American singer (1952–2024)

Paul Taylor "Watty" Watson (March 16, 1952 – November 20, 2024) was an American cornetist, guitarist, trumpet player, singer, composer, and songwriter who lived in Richmond, Virginia.

== Life and career ==
Watson was born in Monkey's Eyebrow, Kentucky on March 16, 1952. He is best known for his work with Orthotonics, FSK, Sparklehorse, and Patrick Phelan.

From 2007 onward he worked frequently in New York and Europe with the band And The Wiremen, and his principal collaborator in that band, composer Lynn Wright. With Wright, he also worked regularly with the New York-based choreographer Rachel Cohen, and a wide range of improvisors and songwriters, including Pere Ubu's Tony Maimone, poet Pete Simonelli, violinist Simon Goff, singer Little Annie and her music director Paul Wallfisch, and experimental German vocalist Christiane Hommelsheim.

In 2014, he released a solo record My Secret Effect.

Watson lived in Richmond, Virginia, where he died from complications of Parkinson's disease on November 20, 2024, at the age of 72.
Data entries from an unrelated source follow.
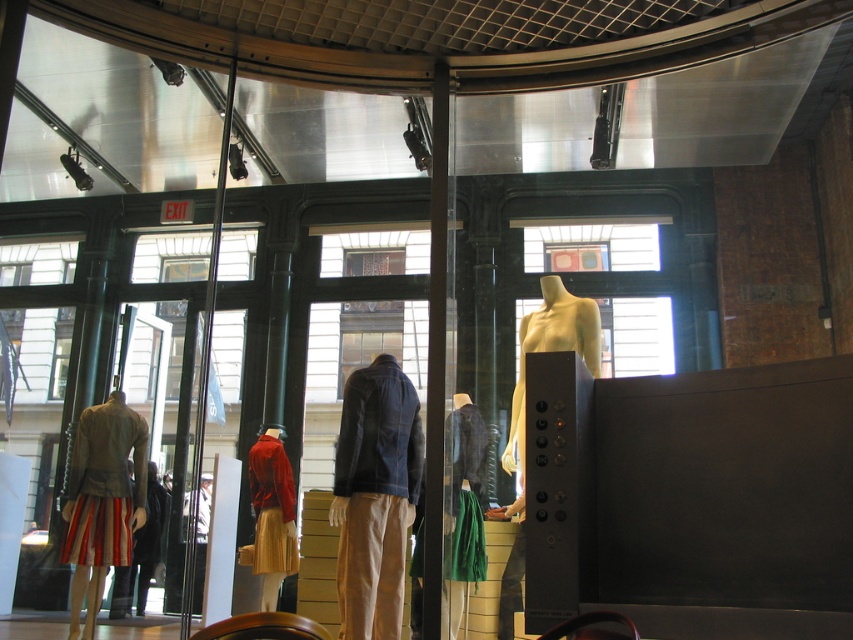
You are a store employee organizing a display. You need to place a new accessory shelf between the striped cotton skirt at lower left and the shiny red jacket at center. Based on their widths, will the shelf fit if it requires at least 1.2 meters of space?

The striped cotton skirt at lower left might be wider than shiny red jacket at center, but without exact measurements, it is uncertain if the total width between them meets the 1.2 meters requirement. Check the actual space before placing the shelf.

You are a store employee who needs to move a 40 cm wide box from the backroom to the display area. The path between the green fabric skirt at center and the matte yellow mannequin at center is your only route. Can you safely transport the box through this path without hitting either object?

The distance between the green fabric skirt at center and the matte yellow mannequin at center is 50.11 centimeters, which is wider than the 40 cm box. Therefore, you can safely transport the box through the path between them.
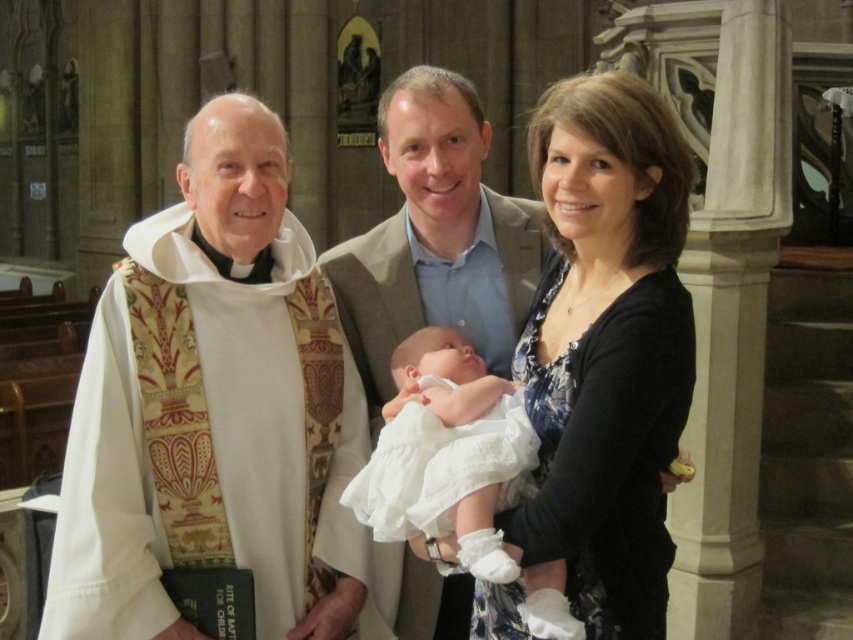
Can you confirm if white silk vestment at left is smaller than white cotton dress at center?

Correct, white silk vestment at left occupies less space than white cotton dress at center.

Does white silk vestment at left lie behind white cotton dress at center?

Yes, white silk vestment at left is behind white cotton dress at center.

Is point (279, 472) positioned before point (405, 484)?

That is False.

The image size is (853, 640). I want to click on white silk vestment at left, so click(x=218, y=413).

Does white silk vestment at left have a lesser width compared to light brown textured suit at center?

Correct, white silk vestment at left's width is less than light brown textured suit at center's.

Who is positioned more to the left, white silk vestment at left or light brown textured suit at center?

light brown textured suit at center is more to the left.

In order to click on white silk vestment at left in this screenshot , I will do click(x=218, y=413).

Is white silk vestment at left bigger than black floral dress at center?

No, white silk vestment at left is not bigger than black floral dress at center.

Between white silk vestment at left and black floral dress at center, which one has more height?

With more height is black floral dress at center.

Who is more distant from viewer, (163, 346) or (625, 435)?

The point (163, 346) is more distant.

Image resolution: width=853 pixels, height=640 pixels. What are the coordinates of `white silk vestment at left` in the screenshot? It's located at (218, 413).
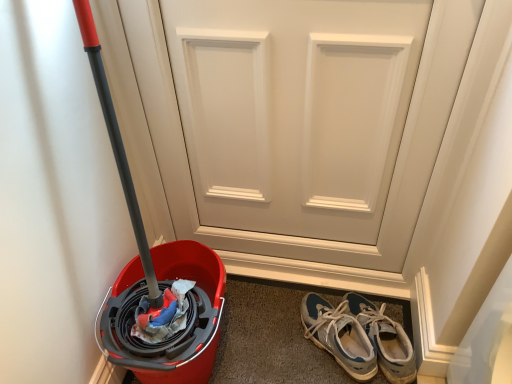
Where is `blue suede sneakers at lower right, the second footwear from the right`? This screenshot has height=384, width=512. blue suede sneakers at lower right, the second footwear from the right is located at coordinates (339, 336).

Is blue suede sneakers at lower right, the second footwear from the right, placed right next to white matte door at center?

blue suede sneakers at lower right, the second footwear from the right, is not next to white matte door at center, and they're not touching.

Between blue suede sneakers at lower right, the 1th footwear positioned from the left, and white matte door at center, which one is positioned in front?

white matte door at center is more forward.

From a real-world perspective, is blue suede sneakers at lower right, the 1th footwear positioned from the left, above or below white matte door at center?

blue suede sneakers at lower right, the 1th footwear positioned from the left, is situated lower than white matte door at center in the real world.

Considering the positions of objects blue suede sneakers at lower right, the second footwear from the right, and blue suede sneakers at lower right, which is the 2th footwear in left-to-right order, in the image provided, who is more to the left, blue suede sneakers at lower right, the second footwear from the right, or blue suede sneakers at lower right, which is the 2th footwear in left-to-right order,?

Positioned to the left is blue suede sneakers at lower right, the second footwear from the right.

Looking at this image, how much distance is there between blue suede sneakers at lower right, the 1th footwear positioned from the left, and blue suede sneakers at lower right, the 1th footwear in the right-to-left sequence?

blue suede sneakers at lower right, the 1th footwear positioned from the left, is 2.36 inches from blue suede sneakers at lower right, the 1th footwear in the right-to-left sequence.

From a real-world perspective, relative to blue suede sneakers at lower right, which is the 2th footwear in left-to-right order, is blue suede sneakers at lower right, the 1th footwear positioned from the left, vertically above or below?

Clearly, from a real-world perspective, blue suede sneakers at lower right, the 1th footwear positioned from the left, is above blue suede sneakers at lower right, which is the 2th footwear in left-to-right order.

Is the surface of blue suede sneakers at lower right, the 1th footwear positioned from the left, in direct contact with blue suede sneakers at lower right, which is the 2th footwear in left-to-right order?

Yes, blue suede sneakers at lower right, the 1th footwear positioned from the left, is beside blue suede sneakers at lower right, which is the 2th footwear in left-to-right order.

Which object is further away from the camera, white matte door at center or blue suede sneakers at lower right, which is the 2th footwear in left-to-right order?

blue suede sneakers at lower right, which is the 2th footwear in left-to-right order, is more distant.

Identify the location of door above the blue suede sneakers at lower right, which is the 2th footwear in left-to-right order (from the image's perspective). The height and width of the screenshot is (384, 512). (293, 122).

Is blue suede sneakers at lower right, the 1th footwear in the right-to-left sequence, surrounded by white matte door at center?

Definitely not — blue suede sneakers at lower right, the 1th footwear in the right-to-left sequence, is not inside white matte door at center.

From the image's perspective, which one is positioned higher, blue suede sneakers at lower right, which is the 2th footwear in left-to-right order, or blue suede sneakers at lower right, the second footwear from the right?

blue suede sneakers at lower right, which is the 2th footwear in left-to-right order, is shown above in the image.

Is the position of blue suede sneakers at lower right, which is the 2th footwear in left-to-right order, less distant than that of blue suede sneakers at lower right, the second footwear from the right?

That is False.

Can you confirm if blue suede sneakers at lower right, the 1th footwear in the right-to-left sequence, is positioned to the right of blue suede sneakers at lower right, the second footwear from the right?

Indeed, blue suede sneakers at lower right, the 1th footwear in the right-to-left sequence, is positioned on the right side of blue suede sneakers at lower right, the second footwear from the right.

Is white matte door at center at the right side of blue suede sneakers at lower right, the second footwear from the right?

Incorrect, white matte door at center is not on the right side of blue suede sneakers at lower right, the second footwear from the right.

From the image's perspective, which is below, white matte door at center or blue suede sneakers at lower right, the second footwear from the right?

blue suede sneakers at lower right, the second footwear from the right.

Between white matte door at center and blue suede sneakers at lower right, the 1th footwear positioned from the left, which one has more height?

white matte door at center is taller.

Considering the sizes of objects blue suede sneakers at lower right, which is the 2th footwear in left-to-right order, and white matte door at center in the image provided, who is shorter, blue suede sneakers at lower right, which is the 2th footwear in left-to-right order, or white matte door at center?

blue suede sneakers at lower right, which is the 2th footwear in left-to-right order, is shorter.

Is blue suede sneakers at lower right, the 1th footwear in the right-to-left sequence, bigger or smaller than white matte door at center?

In the image, blue suede sneakers at lower right, the 1th footwear in the right-to-left sequence, appears to be smaller than white matte door at center.

From the image's perspective, would you say blue suede sneakers at lower right, the 1th footwear in the right-to-left sequence, is shown under white matte door at center?

Correct, blue suede sneakers at lower right, the 1th footwear in the right-to-left sequence, appears lower than white matte door at center in the image.

How different are the orientations of blue suede sneakers at lower right, the 1th footwear in the right-to-left sequence, and white matte door at center in degrees?

39.5 degrees.

This screenshot has height=384, width=512. Identify the location of door above the blue suede sneakers at lower right, the second footwear from the right (from the image's perspective). (293, 122).

Identify the location of footwear that appears above the blue suede sneakers at lower right, which is the 2th footwear in left-to-right order (from a real-world perspective). The image size is (512, 384). (339, 336).

Considering their positions, is blue suede sneakers at lower right, which is the 2th footwear in left-to-right order, positioned closer to white matte door at center than blue suede sneakers at lower right, the second footwear from the right?

blue suede sneakers at lower right, the second footwear from the right.

Looking at the image, which one is located closer to white matte door at center, blue suede sneakers at lower right, the 1th footwear positioned from the left, or blue suede sneakers at lower right, which is the 2th footwear in left-to-right order?

blue suede sneakers at lower right, the 1th footwear positioned from the left, is positioned closer to the anchor white matte door at center.

Estimate the real-world distances between objects in this image. Which object is closer to blue suede sneakers at lower right, the 1th footwear in the right-to-left sequence, white matte door at center or blue suede sneakers at lower right, the 1th footwear positioned from the left?

blue suede sneakers at lower right, the 1th footwear positioned from the left.

Based on their spatial positions, is white matte door at center or blue suede sneakers at lower right, which is the 2th footwear in left-to-right order, further from blue suede sneakers at lower right, the second footwear from the right?

white matte door at center is further to blue suede sneakers at lower right, the second footwear from the right.

Estimate the real-world distances between objects in this image. Which object is closer to blue suede sneakers at lower right, the 1th footwear positioned from the left, blue suede sneakers at lower right, the 1th footwear in the right-to-left sequence, or white matte door at center?

Among the two, blue suede sneakers at lower right, the 1th footwear in the right-to-left sequence, is located nearer to blue suede sneakers at lower right, the 1th footwear positioned from the left.

From the image, which object appears to be farther from blue suede sneakers at lower right, which is the 2th footwear in left-to-right order, blue suede sneakers at lower right, the second footwear from the right, or white matte door at center?

The object further to blue suede sneakers at lower right, which is the 2th footwear in left-to-right order, is white matte door at center.

Where is `footwear between white matte door at center and blue suede sneakers at lower right, the second footwear from the right, vertically`? Image resolution: width=512 pixels, height=384 pixels. footwear between white matte door at center and blue suede sneakers at lower right, the second footwear from the right, vertically is located at coordinates (385, 339).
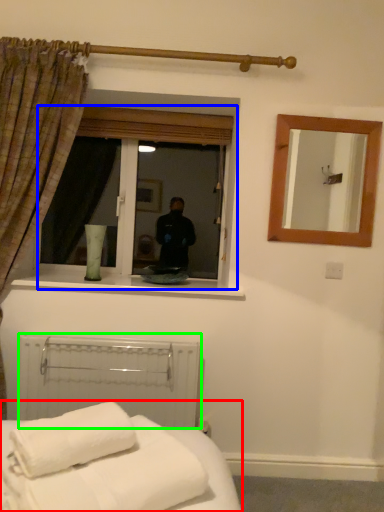
Question: Which is nearer to the bed (highlighted by a red box)? window (highlighted by a blue box) or balustrade (highlighted by a green box).

Choices:
 (A) window
 (B) balustrade

Answer: (B)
== Selected discography ==
- 1979 – Idio Savant – Shakers in a Tantrum Landscape
- 1981 – Alchemical Rowdies – Trans-Idio
- 1982 – Ortho-tonics – Accessible As Gravity
- 1984 – 1/2 Japanese – Our Solar System
- 1984 – Orthotonics – Wake Up You Must Remember
- 1985 – Half Japanese – Sing No Evil
- 1986 – F.A.F.O.O.T. – FA3574
- 1989 – House of Freaks – Tantilla +13
- 1990 – Half Japanese – We Are They Who Ache With Amorous Love
- 1993 – FSK – The Sound Of Music
- 1995 – Sparklehorse – London
- 1995 – Sparklehorse – Vivadixiesubmarinetransmissionplot
- 1996 – FSK – International
- 1998 – Rattlemouth – Fist Full Of Iffy
- 1998 – Sparklehorse – Good Morning Spider
- 1999 – Michael Hurley – Weatherhole
- 1999 – One Ring Zero – Tranz Party
- 2000 – The Blasco Ballroom – Film
- 2000 – Patrick Phelan – Songs Of Patrick Phelan
- 2000 – Cracker – Garage D'Or
- 2001 – Patrick Phelan – Parlor
- 2001 – A Camp – A Camp
- 2001 – Dexter Romweber – Chased By Martians
- 2001 – Griefbirds – Paper Radio
- 2002 – Cordero – Lamb Lost In The City
- 2004 – Tulsa Drone – No Wake
- 2006 – Ostinato – Chasing The Form
- 2006 – Tanakh – Ardent Fevers
- 2006 – Sarah White – White Light
- 2007 – Gachupin – Gachupin
- 2010 – And the Wiremen – And the Wiremen
- 2012 - Bee and Flower - Suspension
- 2012 - Jonathan Vassar and the Speckled Bird - Sky and Country
- 2014 - Paul Watson - My Secret Effect
- 2015 - TB Ward - LambLion
- 2015 - And The Wiremen - Send Me Low
- 2016 - And The Wiremen - Caged Bird/Mad Love (Single)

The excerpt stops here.